Prof. Bogdan Musiał: In the 1960s, the German state of law de facto re-legalized murders of Poles

“The German state of law in the 1960s de facto re-legalized murders of Poles” – said historian prof. Bogdan Musiał during the Congress of National Remembrance organized in Warsaw by the Institute of National Remembrance.

“We are talking about Nazi crimes, but these are German crimes, because in the German state of law, to this day, the laws according to which the Germans murdered Poles have legal force. It was impossible to convict a German criminal because he was executing German law, and ‘the victim is himself guilty because he broke this law’ – for example, he was a Polish intellectual and therefore subject to persecution” – reminded Prof. Musiał. He emphasized that “there is a legal possibility to force the Germans to legally rehabilitate some of the murdered Poles on trial in German courts.”

“It’s about Goering’s ordinance of 1941. It’s about criminal proceedings against Jews and Poles. The Bundestag Act of 1968 said that all these National Socialist judicial murders are invalid according to the law.

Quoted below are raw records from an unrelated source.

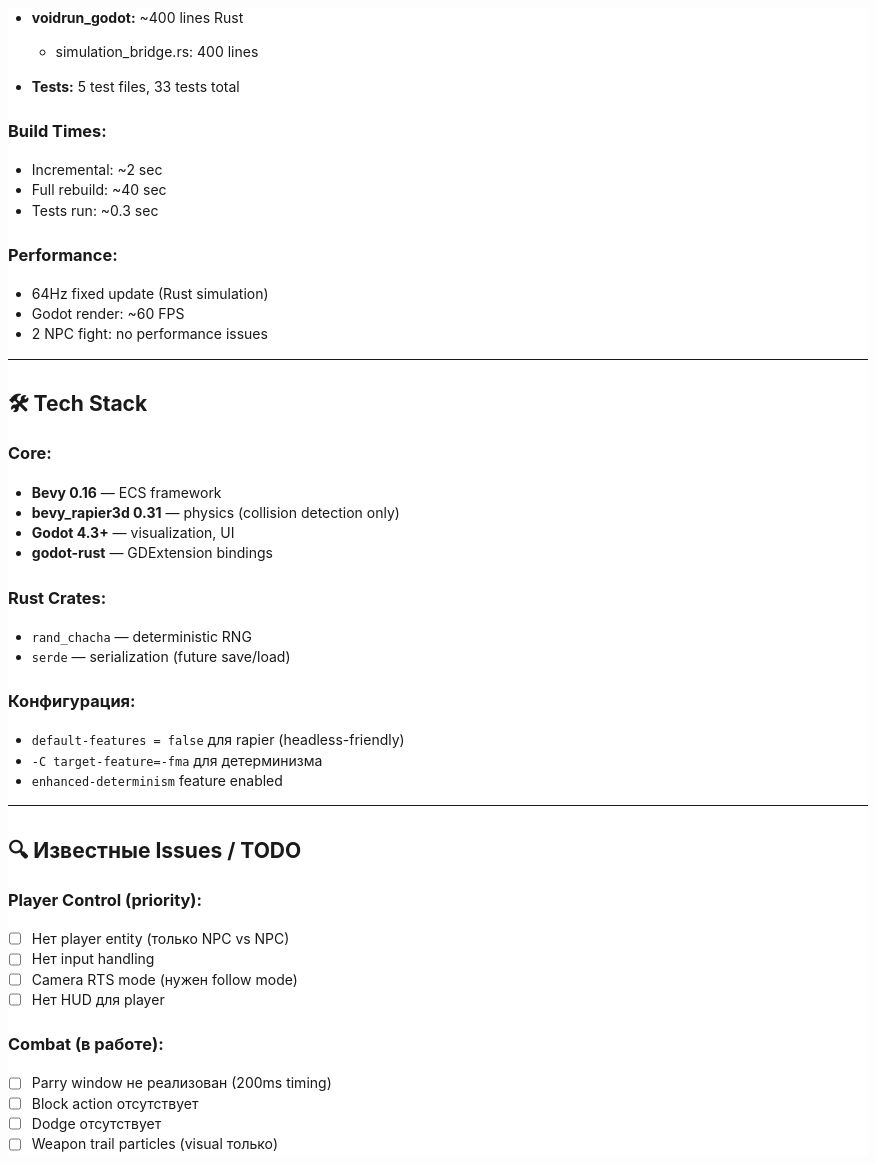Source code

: - **voidrun_godot:** ~400 lines Rust
  - simulation_bridge.rs: 400 lines

- **Tests:** 5 test files, 33 tests total

### Build Times:
- Incremental: ~2 sec
- Full rebuild: ~40 sec
- Tests run: ~0.3 sec

### Performance:
- 64Hz fixed update (Rust simulation)
- Godot render: ~60 FPS
- 2 NPC fight: no performance issues

---

## 🛠️ Tech Stack

### Core:
- **Bevy 0.16** — ECS framework
- **bevy_rapier3d 0.31** — physics (collision detection only)
- **Godot 4.3+** — visualization, UI
- **godot-rust** — GDExtension bindings

### Rust Crates:
- `rand_chacha` — deterministic RNG
- `serde` — serialization (future save/load)

### Конфигурация:
- `default-features = false` для rapier (headless-friendly)
- `-C target-feature=-fma` для детерминизма
- `enhanced-determinism` feature enabled

---

## 🔍 Известные Issues / TODO

### Player Control (priority):
- [ ] Нет player entity (только NPC vs NPC)
- [ ] Нет input handling
- [ ] Camera RTS mode (нужен follow mode)
- [ ] Нет HUD для player

### Combat (в работе):
- [ ] Parry window не реализован (200ms timing)
- [ ] Block action отсутствует
- [ ] Dodge отсутствует
- [ ] Weapon trail particles (visual только)
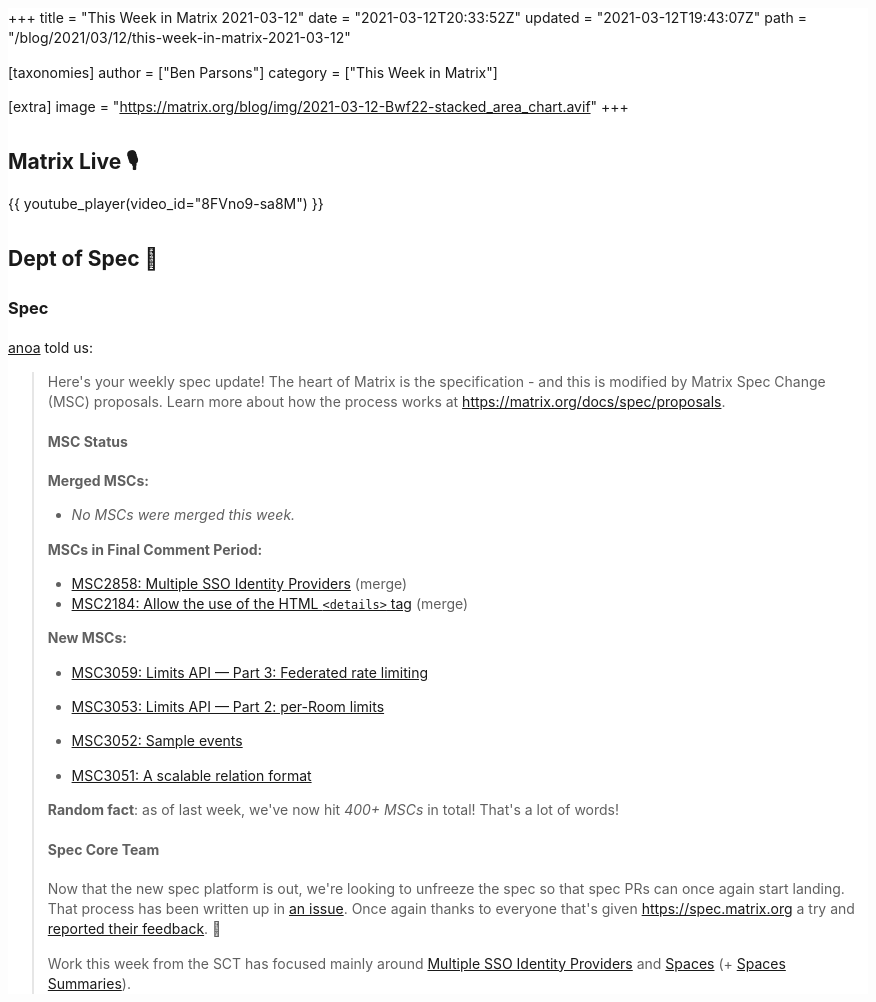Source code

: +++
title = "This Week in Matrix 2021-03-12"
date = "2021-03-12T20:33:52Z"
updated = "2021-03-12T19:43:07Z"
path = "/blog/2021/03/12/this-week-in-matrix-2021-03-12"

[taxonomies]
author = ["Ben Parsons"]
category = ["This Week in Matrix"]

[extra]
image = "https://matrix.org/blog/img/2021-03-12-Bwf22-stacked_area_chart.avif"
+++

## Matrix Live 🎙

{{ youtube_player(video_id="8FVno9-sa8M") }}

## Dept of Spec 📜

### Spec

[anoa](https://matrix.to/#/@andrewm:amorgan.xyz) told us:

> Here's your weekly spec update! The heart of Matrix is the specification - and this is modified by Matrix Spec Change (MSC) proposals. Learn more about how the process works at https://matrix.org/docs/spec/proposals.
>
> #### MSC Status
>
> **Merged MSCs:**
>
> * _No MSCs were merged this week._
>
> **MSCs in Final Comment Period:**
>
> * [MSC2858: Multiple SSO Identity Providers](https://github.com/matrix-org/matrix-doc/pull/2858) (merge)
> * [MSC2184: Allow the use of the HTML `<details>` tag](https://github.com/matrix-org/matrix-doc/pull/2184) (merge)
>
> **New MSCs:**
>
> * [MSC3059: Limits API — Part 3: Federated rate limiting](https://github.com/matrix-org/matrix-doc/pull/3059)
> * [MSC3053: Limits API — Part 2: per-Room limits](https://github.com/matrix-org/matrix-doc/pull/3053)
>
> * [MSC3052: Sample events](https://github.com/matrix-org/matrix-doc/pull/3052)
> * [MSC3051: A scalable relation format](https://github.com/matrix-org/matrix-doc/pull/3051)
>
> **Random fact**: as of last week, we've now hit _400+ MSCs_ in total! That's a lot of words!
>
> #### Spec Core Team
>
> Now that the new spec platform is out, we're looking to unfreeze the spec so that spec PRs can once again start landing. That process has been written up in [an issue](https://github.com/matrix-org/matrix-doc/issues/3055). Once again thanks to everyone that's given https://spec.matrix.org a try and [reported their feedback](https://github.com/matrix-org/matrix-doc/issues/). 🙂
>
> Work this week from the SCT has focused mainly around [Multiple SSO Identity Providers](https://github.com/matrix-org/matrix-doc/pull/2858) and [Spaces](https://github.com/matrix-org/matrix-doc/pull/1772) (+ [Spaces Summaries](https://github.com/matrix-org/matrix-doc/pull/2946)).


[#TWIM:matrix.org]: https://matrix.to/#/#TWIM:matrix.org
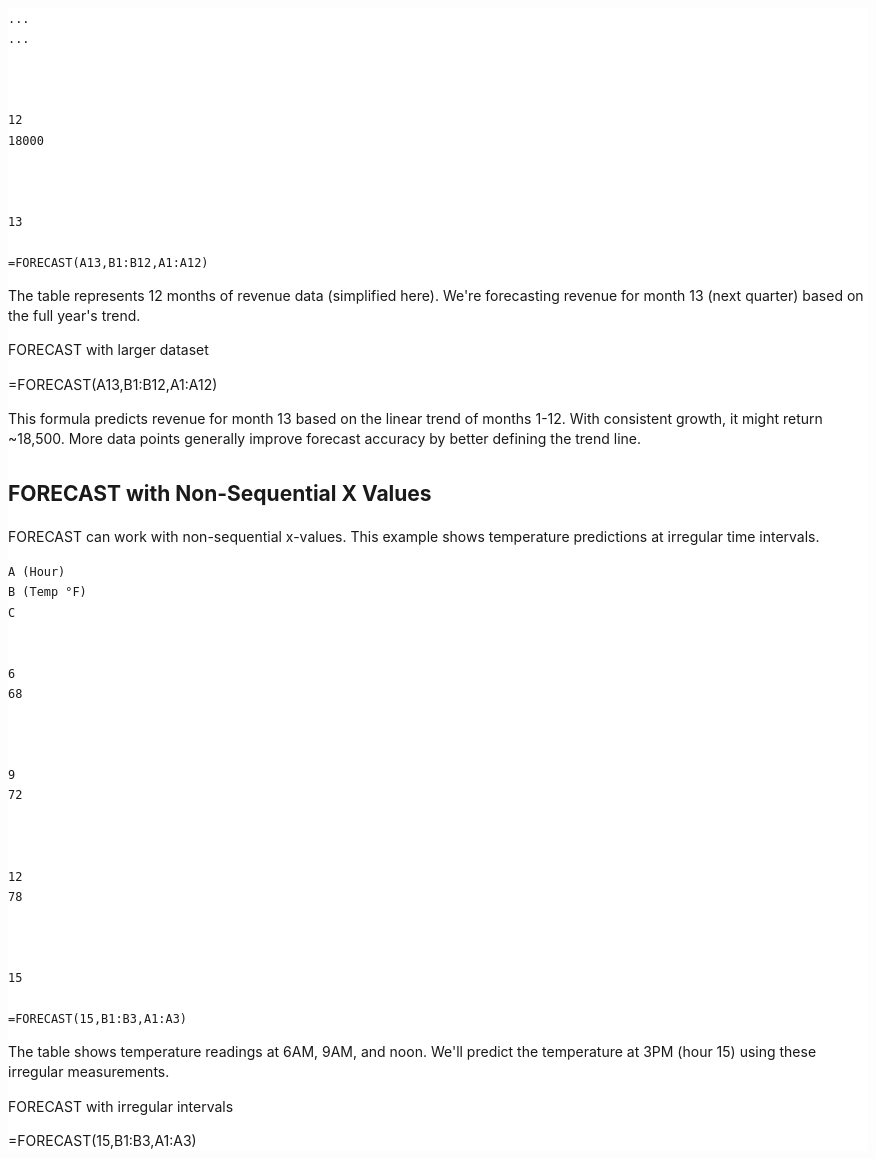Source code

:   
    ...
    ...
    
  
  
    12
    18000
    
  
  
    13
    
    =FORECAST(A13,B1:B12,A1:A12)
  

The table represents 12 months of revenue data (simplified here). We're 
forecasting revenue for month 13 (next quarter) based on the full year's trend.

FORECAST with larger dataset
  

=FORECAST(A13,B1:B12,A1:A12)

This formula predicts revenue for month 13 based on the linear trend of months 
1-12. With consistent growth, it might return ~18,500. More data points 
generally improve forecast accuracy by better defining the trend line.

## FORECAST with Non-Sequential X Values

FORECAST can work with non-sequential x-values. This example shows temperature 
predictions at irregular time intervals.

  
    A (Hour)
    B (Temp °F)
    C
  
  
    6
    68
    
  
  
    9
    72
    
  
  
    12
    78
    
  
  
    15
    
    =FORECAST(15,B1:B3,A1:A3)
  

The table shows temperature readings at 6AM, 9AM, and noon. We'll predict the 
temperature at 3PM (hour 15) using these irregular measurements.

FORECAST with irregular intervals
  

=FORECAST(15,B1:B3,A1:A3)

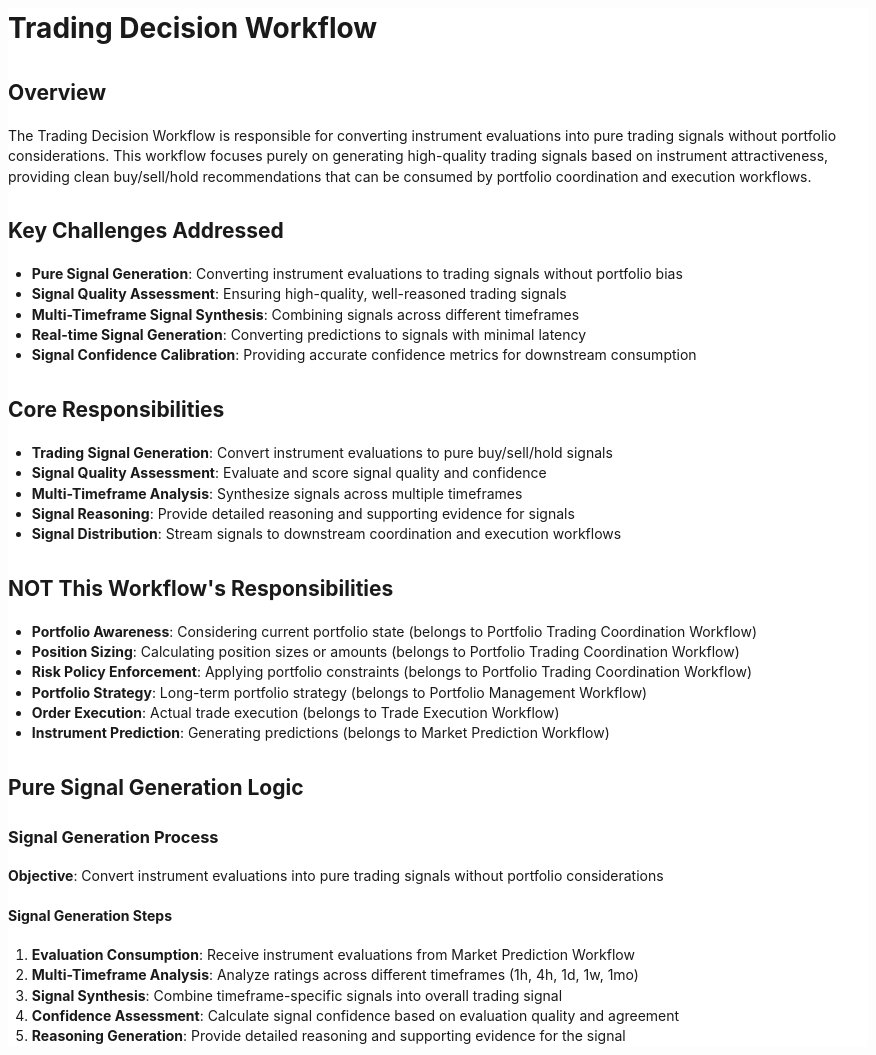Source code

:# Trading Decision Workflow

## Overview
The Trading Decision Workflow is responsible for converting instrument evaluations into pure trading signals without portfolio considerations. This workflow focuses purely on generating high-quality trading signals based on instrument attractiveness, providing clean buy/sell/hold recommendations that can be consumed by portfolio coordination and execution workflows.

## Key Challenges Addressed
- **Pure Signal Generation**: Converting instrument evaluations to trading signals without portfolio bias
- **Signal Quality Assessment**: Ensuring high-quality, well-reasoned trading signals
- **Multi-Timeframe Signal Synthesis**: Combining signals across different timeframes
- **Real-time Signal Generation**: Converting predictions to signals with minimal latency
- **Signal Confidence Calibration**: Providing accurate confidence metrics for downstream consumption

## Core Responsibilities
- **Trading Signal Generation**: Convert instrument evaluations to pure buy/sell/hold signals
- **Signal Quality Assessment**: Evaluate and score signal quality and confidence
- **Multi-Timeframe Analysis**: Synthesize signals across multiple timeframes
- **Signal Reasoning**: Provide detailed reasoning and supporting evidence for signals
- **Signal Distribution**: Stream signals to downstream coordination and execution workflows

## NOT This Workflow's Responsibilities
- **Portfolio Awareness**: Considering current portfolio state (belongs to Portfolio Trading Coordination Workflow)
- **Position Sizing**: Calculating position sizes or amounts (belongs to Portfolio Trading Coordination Workflow)
- **Risk Policy Enforcement**: Applying portfolio constraints (belongs to Portfolio Trading Coordination Workflow)
- **Portfolio Strategy**: Long-term portfolio strategy (belongs to Portfolio Management Workflow)
- **Order Execution**: Actual trade execution (belongs to Trade Execution Workflow)
- **Instrument Prediction**: Generating predictions (belongs to Market Prediction Workflow)

## Pure Signal Generation Logic

### Signal Generation Process
**Objective**: Convert instrument evaluations into pure trading signals without portfolio considerations

#### Signal Generation Steps
1. **Evaluation Consumption**: Receive instrument evaluations from Market Prediction Workflow
2. **Multi-Timeframe Analysis**: Analyze ratings across different timeframes (1h, 4h, 1d, 1w, 1mo)
3. **Signal Synthesis**: Combine timeframe-specific signals into overall trading signal
4. **Confidence Assessment**: Calculate signal confidence based on evaluation quality and agreement
5. **Reasoning Generation**: Provide detailed reasoning and supporting evidence for the signal
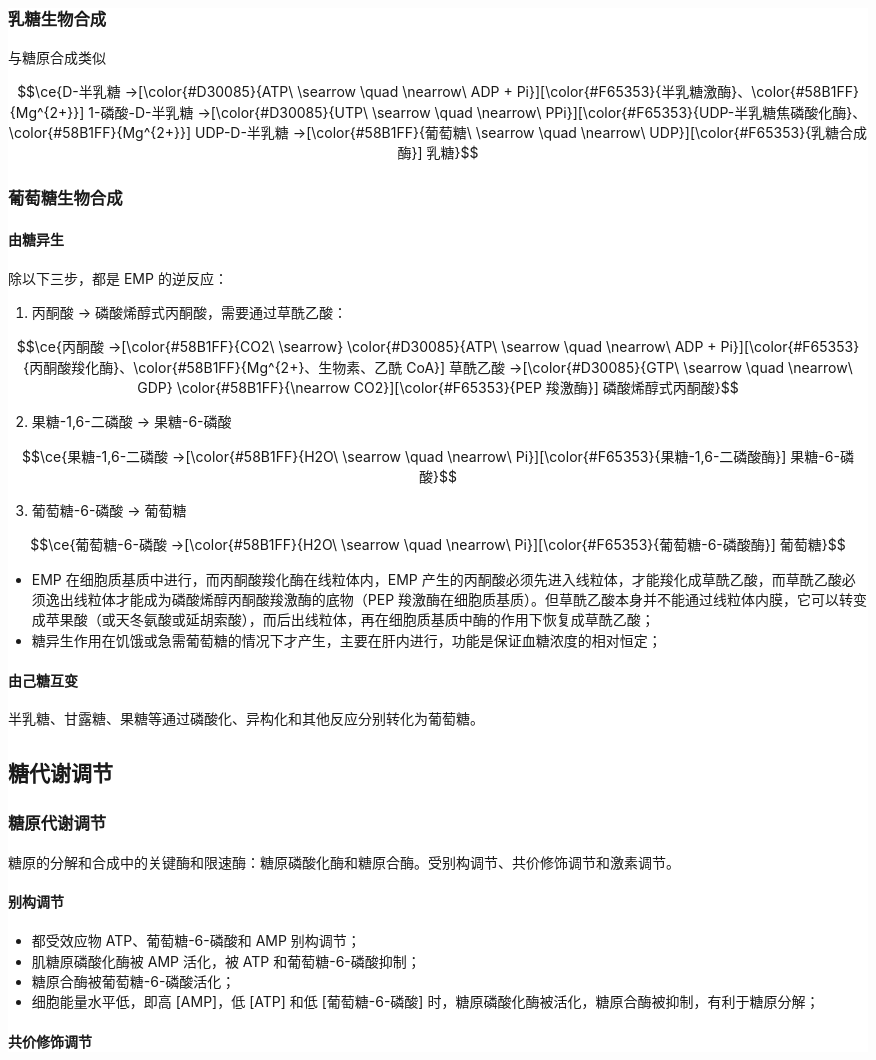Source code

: ### 乳糖生物合成

与糖原合成类似

$$\ce{D-半乳糖 ->[\color{#D30085}{ATP\ \searrow \quad \nearrow\ ADP + Pi}][\color{#F65353}{半乳糖激酶}、\color{#58B1FF}{Mg^{2+}}] 1-磷酸-D-半乳糖 
->[\color{#D30085}{UTP\ \searrow \quad \nearrow\ PPi}][\color{#F65353}{UDP-半乳糖焦磷酸化酶}、\color{#58B1FF}{Mg^{2+}}] UDP-D-半乳糖 
->[\color{#58B1FF}{葡萄糖\ \searrow \quad \nearrow\ UDP}][\color{#F65353}{乳糖合成酶}] 乳糖}$$

### 葡萄糖生物合成

#### 由糖异生

除以下三步，都是 EMP 的逆反应：
1. 丙酮酸 $\rightarrow$ 磷酸烯醇式丙酮酸，需要通过草酰乙酸：

$$\ce{丙酮酸 ->[\color{#58B1FF}{CO2\ \searrow} \color{#D30085}{ATP\ \searrow \quad \nearrow\ ADP + Pi}][\color{#F65353}{丙酮酸羧化酶}、\color{#58B1FF}{Mg^{2+}、生物素、乙酰 CoA}] 草酰乙酸 
->[\color{#D30085}{GTP\ \searrow \quad \nearrow\ GDP} \color{#58B1FF}{\nearrow CO2}][\color{#F65353}{PEP 羧激酶}] 磷酸烯醇式丙酮酸}$$

2. 果糖-1,6-二磷酸 $\rightarrow$ 果糖-6-磷酸

$$\ce{果糖-1,6-二磷酸 ->[\color{#58B1FF}{H2O\ \searrow \quad \nearrow\ Pi}][\color{#F65353}{果糖-1,6-二磷酸酶}] 果糖-6-磷酸}$$

3. 葡萄糖-6-磷酸 $\rightarrow$ 葡萄糖

$$\ce{葡萄糖-6-磷酸 ->[\color{#58B1FF}{H2O\ \searrow \quad \nearrow\ Pi}][\color{#F65353}{葡萄糖-6-磷酸酶}] 葡萄糖}$$

- EMP 在细胞质基质中进行，而丙酮酸羧化酶在线粒体内，EMP 产生的丙酮酸必须先进入线粒体，才能羧化成草酰乙酸，而草酰乙酸必须逸出线粒体才能成为磷酸烯醇丙酮酸羧激酶的底物（PEP 羧激酶在细胞质基质）。但草酰乙酸本身并不能通过线粒体内膜，它可以转变成苹果酸（或天冬氨酸或延胡索酸），而后出线粒体，再在细胞质基质中酶的作用下恢复成草酰乙酸；
- 糖异生作用在饥饿或急需葡萄糖的情况下才产生，主要在肝内进行，功能是保证血糖浓度的相对恒定；

#### 由己糖互变

半乳糖、甘露糖、果糖等通过磷酸化、异构化和其他反应分别转化为葡萄糖。

## 糖代谢调节

### 糖原代谢调节

糖原的分解和合成中的关键酶和限速酶：糖原磷酸化酶和糖原合酶。受别构调节、共价修饰调节和激素调节。

#### 别构调节

- 都受效应物 ATP、葡萄糖-6-磷酸和 AMP 别构调节；
- 肌糖原磷酸化酶被 AMP 活化，被 ATP 和葡萄糖-6-磷酸抑制；
- 糖原合酶被葡萄糖-6-磷酸活化；
- 细胞能量水平低，即高 [AMP]，低 [ATP] 和低 [葡萄糖-6-磷酸] 时，糖原磷酸化酶被活化，糖原合酶被抑制，有利于糖原分解；

#### 共价修饰调节
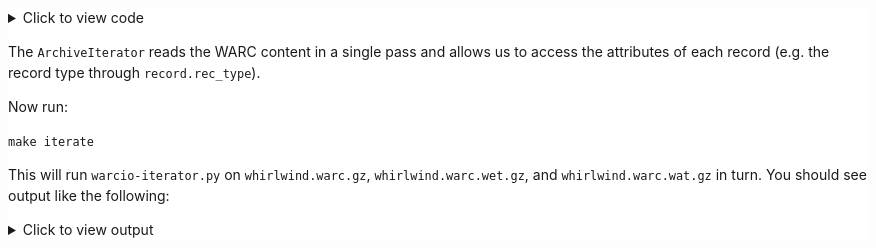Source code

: <details><summary>Click to view code</summary></details>

The `ArchiveIterator` reads the WARC content in a single pass and allows us to access the attributes of each record (e.g. the record type through `record.rec_type`).

Now run: 

`make iterate` 

This will run `warcio-iterator.py` on `whirlwind.warc.gz`, `whirlwind.warc.wet.gz`, and `whirlwind.warc.wat.gz` in turn. You should see output like the following:

<details><summary>Click to view output</summary></details>
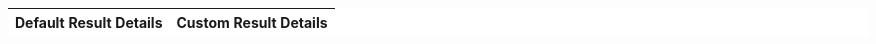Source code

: | Default Result Details                                                     | Custom Result Details                                                    |
|----------------------------------------------------------------------------|--------------------------------------------------------------------------|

Of course they meant Jews, Sinti Roma, but this ordinance spoke of Jews and Poles. There were several thousand sentences according to this regulation in Auschwitz alone” – explained the historian.

“So we have Polish victims – also in Auschwitz – who were murdered according to this regulation, have not been rehabilitated to this day and, of course, there is no compensation. Everyone else was paid by the Germans, but not the Poles” – he added.

“We have a tool for this and they gave us this tool – this is the law of the Bundestag. We do not have to go to the German court, just submit an application to the German prosecutor’s office and they cannot reject rehabilitation” – said the expert. “Count how many cases it is for the German courts. Mass!” – he noted.